Even in 1993, another diocesan official, the Rev. John B. McCormack, now bishop of the Manchester, N.H., Diocese, expressed skepticism about the 1978 allegation. Months later, Lane was forced out as a pastor in Chelsea when other alleged victims came forward.
According to a lawsuit filed yesterday in Middlesex Superior Court, Lane allegedly molested Michael T. Aceto, a boy he met while performing weekend Masses at Alpha Omega – after the 1980 warning to Daily. Before Lane’s 1978 dismissal from Alpha Omega, he also molested two others at the home, Patrick McKeever of Uxbridge and another man identified only as ”John Doe,” according to the suit. John Doe’s mother also sued.
Besides Lane, the suit also names as defendants Cardinal Bernard F. Law; Daily, who heads the country’s fifth largest diocese; and McCormack.
A spokeswoman for the cardinal, Donna M. Morrissey, said Law, who did not arrive in Boston until 1984, would not comment on ongoing legal action. Calls to the offices of Daily and McCormack were not returned. Lane was unavailable for comment.
Lane has now been sued by or settled cases with at least 17 men who accused him of sexually abusing them as young teens. Besides the suit in Middlesex, he faces suits by eight men in Suffolk County and has settled six other cases. According to lawyer Roderick MacLeish Jr., who filed yesterday’s suit, the abuse allegedly occurred between 1969 and 1982.
Lane, a cofounder of Alpha Omega, resigned his position as director in November 1978 after the state Department of Youth Services received allegations he had abused a boy at Lane’s cottage in New Hampshire. No criminal charges were filed against Lane, although there was an investigation by the district attorney.

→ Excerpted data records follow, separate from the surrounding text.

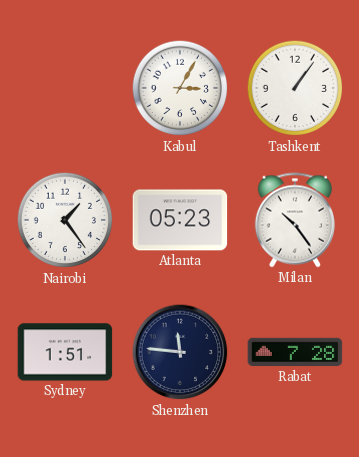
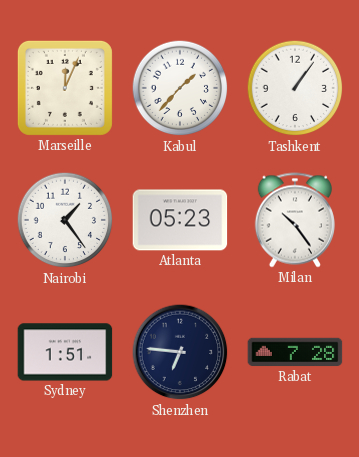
Marseille: none -> 12:04
Kabul: 3:05 -> 1:37
Shenzhen: 11:46 -> 6:46
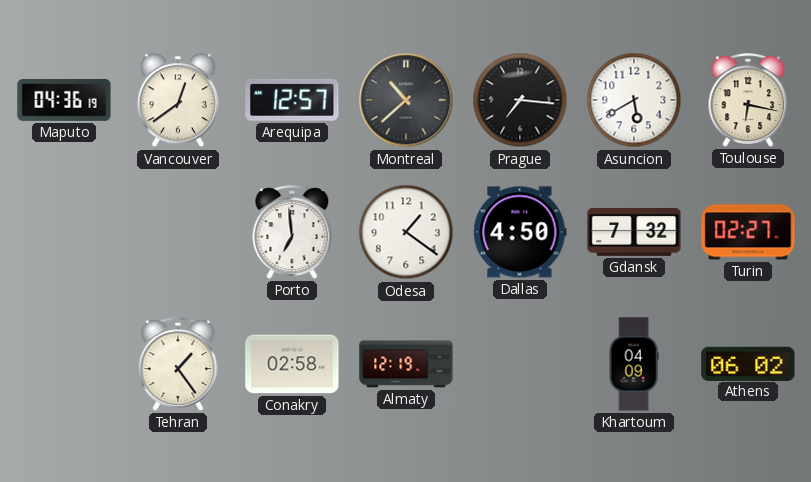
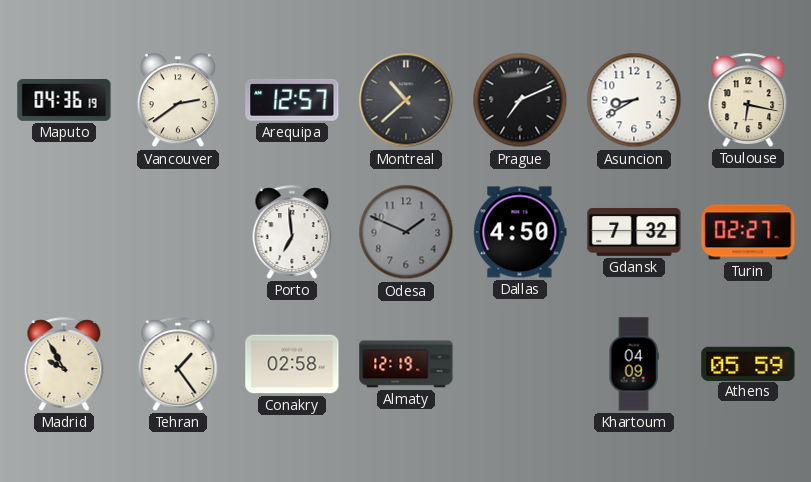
Vancouver: 12:39 -> 2:39
Prague: 7:16 -> 7:11
Asuncion: 5:40 -> 8:40
Odesa: 1:21 -> 1:49
Odesa dial: white -> grey
Madrid: none -> 9:55
Athens: 06:02 -> 05:59
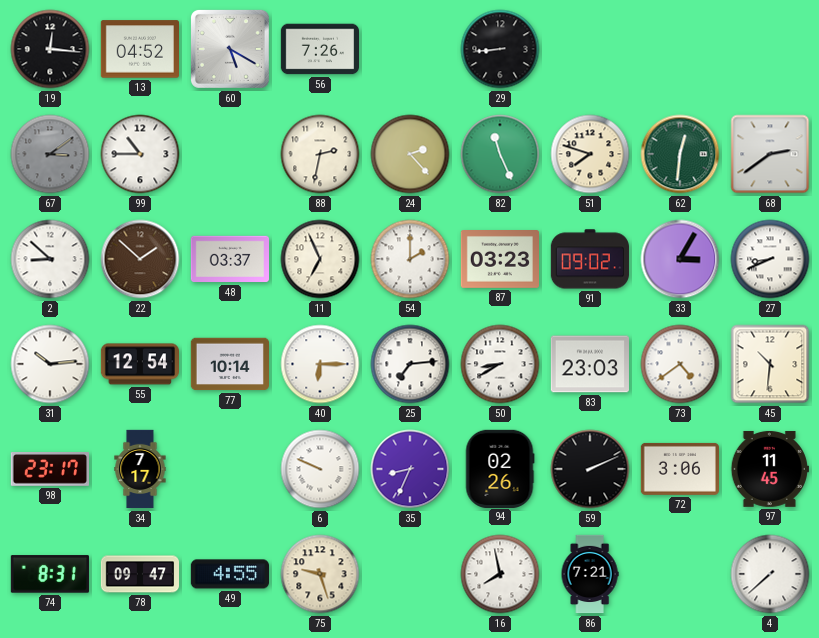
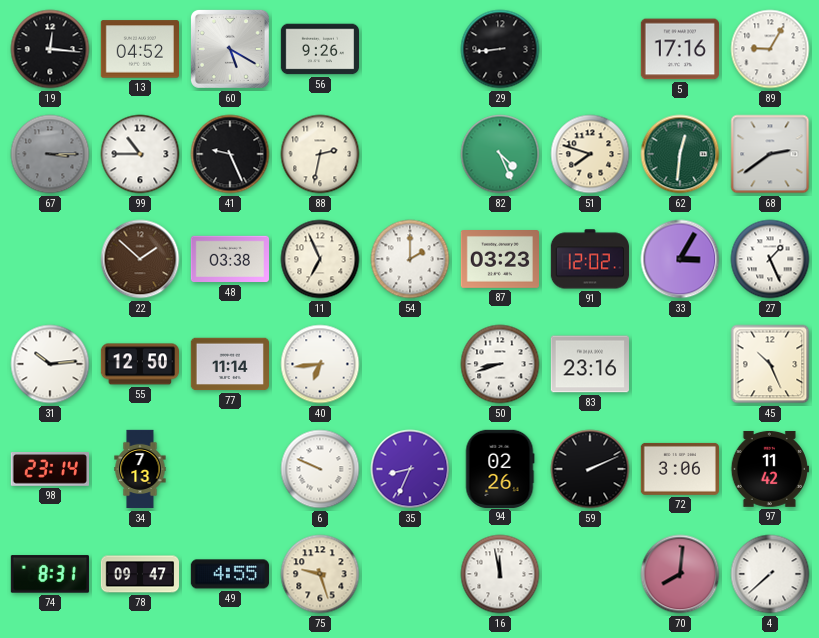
56: 7:26 -> 9:26
5: none -> 17:16
89: none -> 9:05
67: 3:09 -> 3:15
41: none -> 9:26
24: 2:23 -> none
82: 11:26 -> 4:26
2: 8:52 -> none
48: 03:37 -> 03:38
91: 09:02 -> 12:02
27: 8:41 -> 1:26
55: 12:54 -> 12:50
77: 10:14 -> 11:14
40: 6:15 -> 6:44
25: 7:14 -> none
50: 8:40 -> 8:42
83: 23:03 -> 23:16
73: 4:39 -> none
45: 10:31 -> 10:26
98: 23:17 -> 23:14
34: 7:17 -> 7:13
97: 11:45 -> 11:42
16: 7:58 -> 11:58
86: 7:21 -> none
70: none -> 8:01
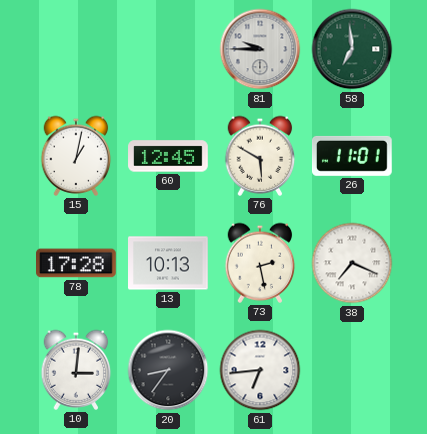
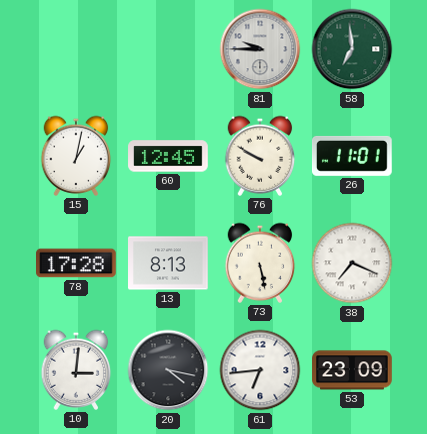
76: 5:50 -> 9:50
13: 10:13 -> 8:13
73: 2:28 -> 5:28
20: 8:36 -> 4:17
53: none -> 23:09
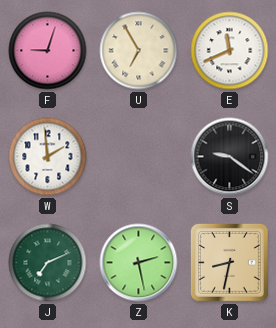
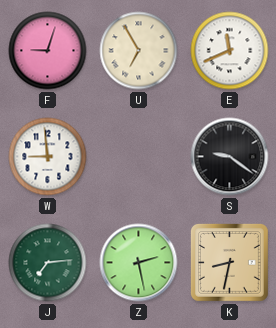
W: 1:59 -> 8:59
J: 7:11 -> 7:14
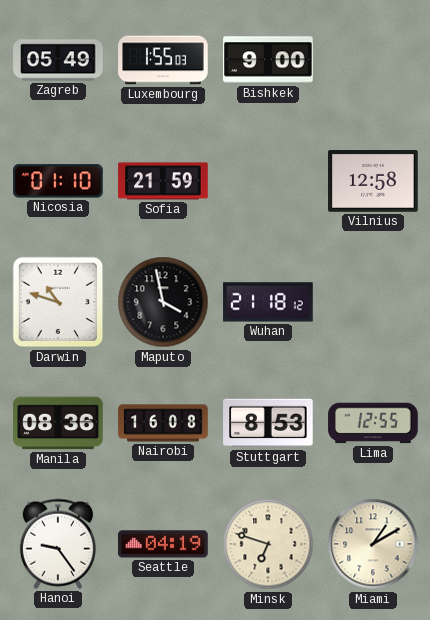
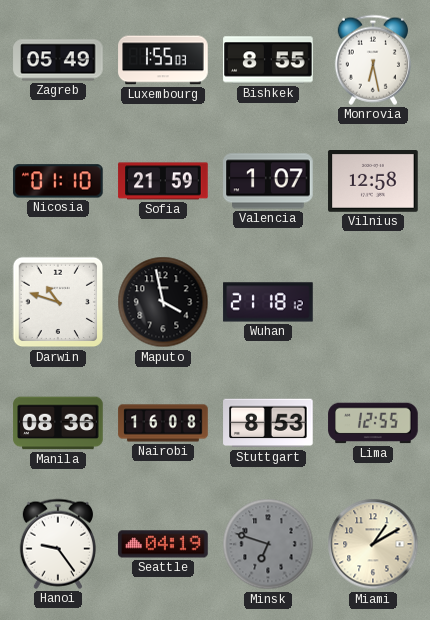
Bishkek: 9:00 -> 8:55
Monrovia: none -> 6:28
Valencia: none -> 1:07
Minsk dial: cream -> grey
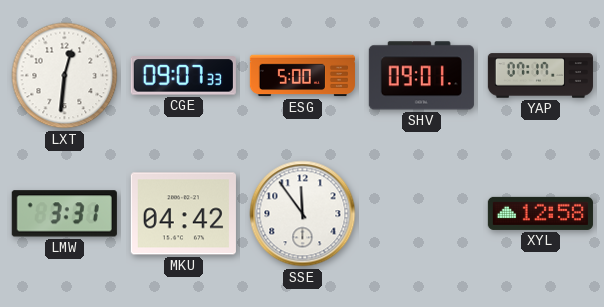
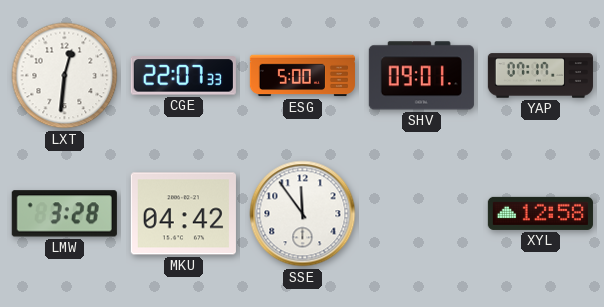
CGE: 09:07 -> 22:07
LMW: 3:31 -> 3:28
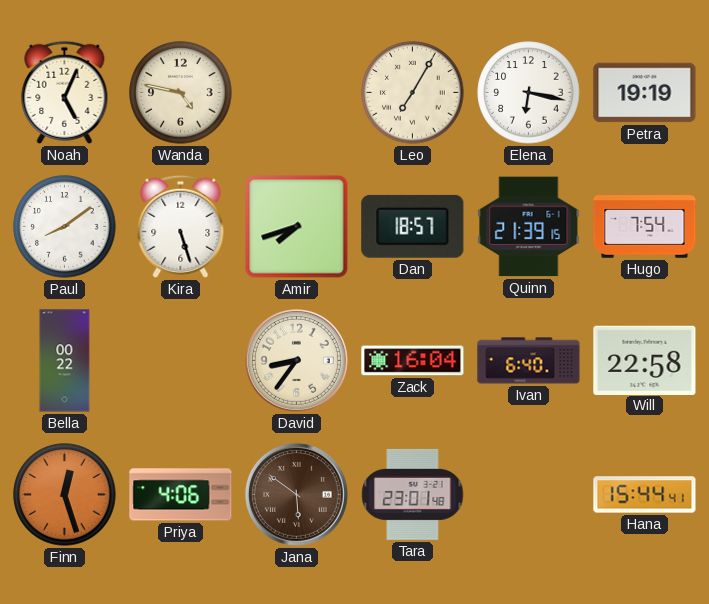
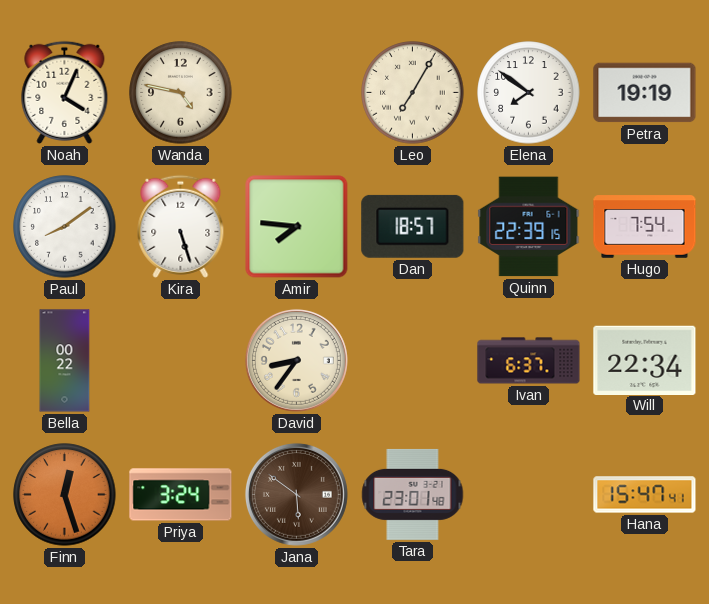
Noah: 5:04 -> 4:04
Elena: 6:17 -> 7:51
Amir: 7:42 -> 7:46
Quinn: 21:39 -> 22:39
Zack: 16:04 -> none
Ivan: 6:40 -> 6:37
Will: 22:58 -> 22:34
Priya: 4:06 -> 3:24
Hana: 15:44 -> 15:47
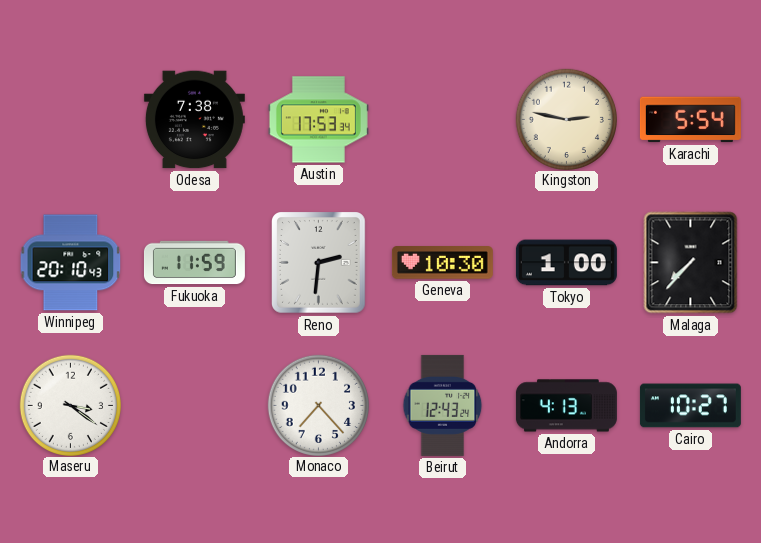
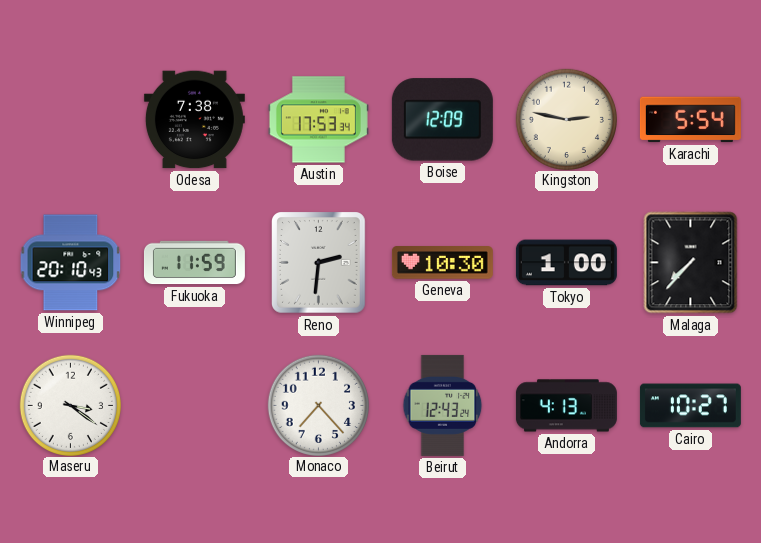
Boise: none -> 12:09
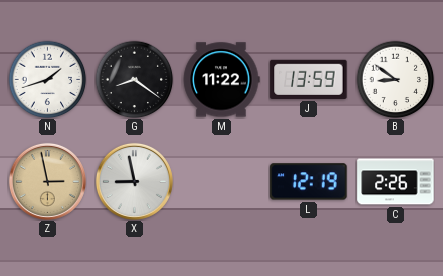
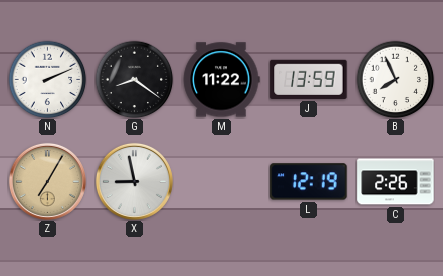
N: 1:42 -> 2:11
B: 8:51 -> 7:56
Z: 2:58 -> 7:05
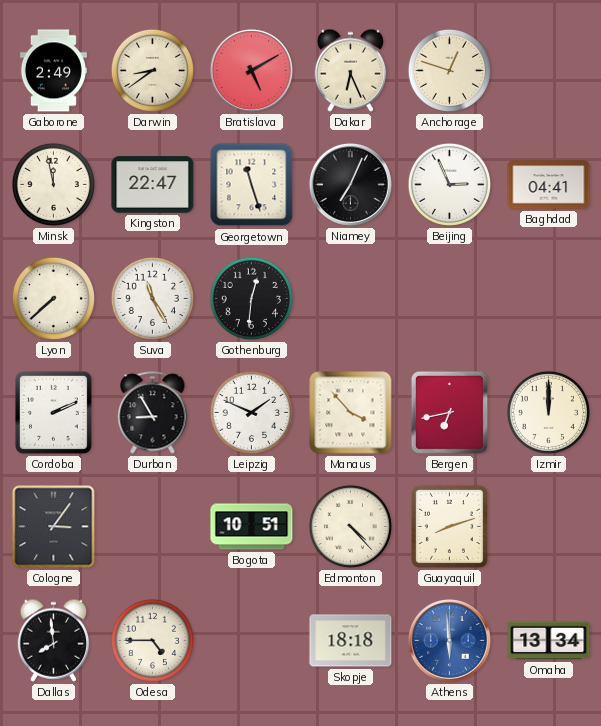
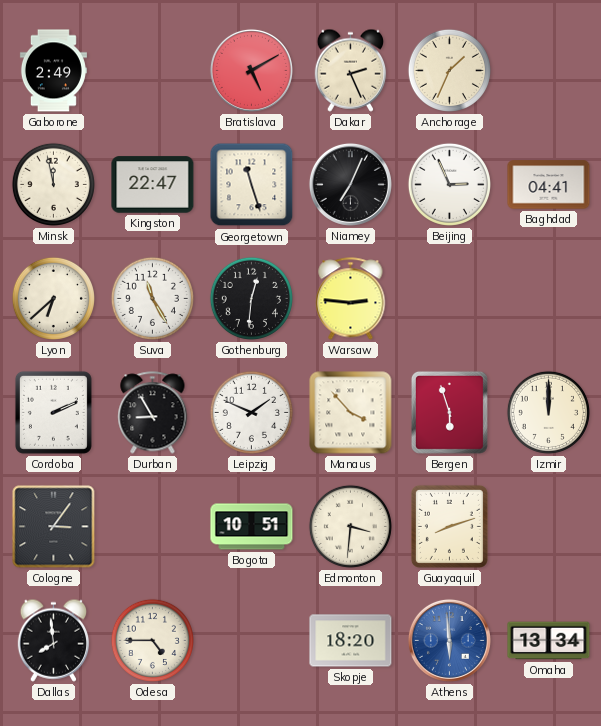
Darwin: 8:39 -> none
Dakar: 6:26 -> 2:26
Anchorage: 12:48 -> 1:34
Lyon: 7:38 -> 6:38
Warsaw: none -> 2:46
Bergen: 6:43 -> 5:57
Edmonton: 4:23 -> 3:31
Skopje: 18:18 -> 18:20
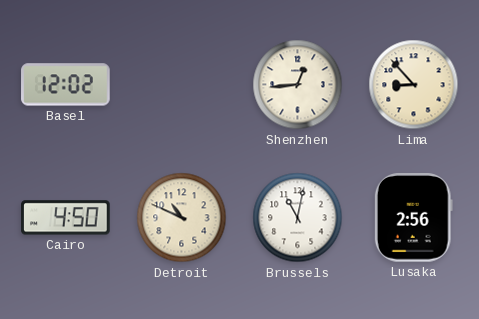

The Globe reported in March that the state had a chance to intervene earlier. A state DYS team had visited the home in 1976 or 1977 for an inspection, but had been turned away at Lane. A state DYS supervisor refused to intercede and no inspection was done until 1978.
After his dismissal, Lane was assigned by the archdiocese to parishes in Lowell and Methuen, where he ran programs for teenagers. In 1980, Hudgins wrote to Daily, the highest ranking aide to Cardinal Humberto Medeiros:
”I have heard from Protestants as well as Catholics some very disturbing stories concerning the reasons for [Lane’s] removal. … If he is allowed to continue with this project and something should happen, God forbid, his Eminence will be subjected to criticism and embarrassment.”
The letter was contained in material the archdiocese turned over to MacLeish’s office in June. The ”project” is an apparent reference to his youth program. Hudgins died in 1989.
Despite Lane’s dismissal and the subsequent letter to Daily, Lane continued to say Mass, counsel boys, and run outings at Alpha Omega, according to the suit. In 1982, Aceto was placed at Alpha Omega by DYS. Late one night, the suit says, he was awakened by Lane molesting him. He talked to an Alpha Omega staffer, who discouraged him from reporting it.
In February 1992, an unidentified church official, in a memo to Bishop Alfred C. Hughes, who is now archbishop of New Orleans, wrote that Lane admitted asking a young resident at Alpha Omega to disrobe in his room in 1978. ”BL claims there was no homosexual activity, just touching.”
Despite that memo, when the 1978 allegation against Lane surfaced again, he was defended by McCormack. In a 1993 memo to Hughes, McCormack wrote, ”It seems that the boy made these charges in a vindictive way. There is no substantiation for holding them to be credible.”
And in May of that year, McCormack again vouched for Lane: ”In light of the fact that we can uncover no evidence … that points to sexual misconduct, I recommend the matter not be pursued.”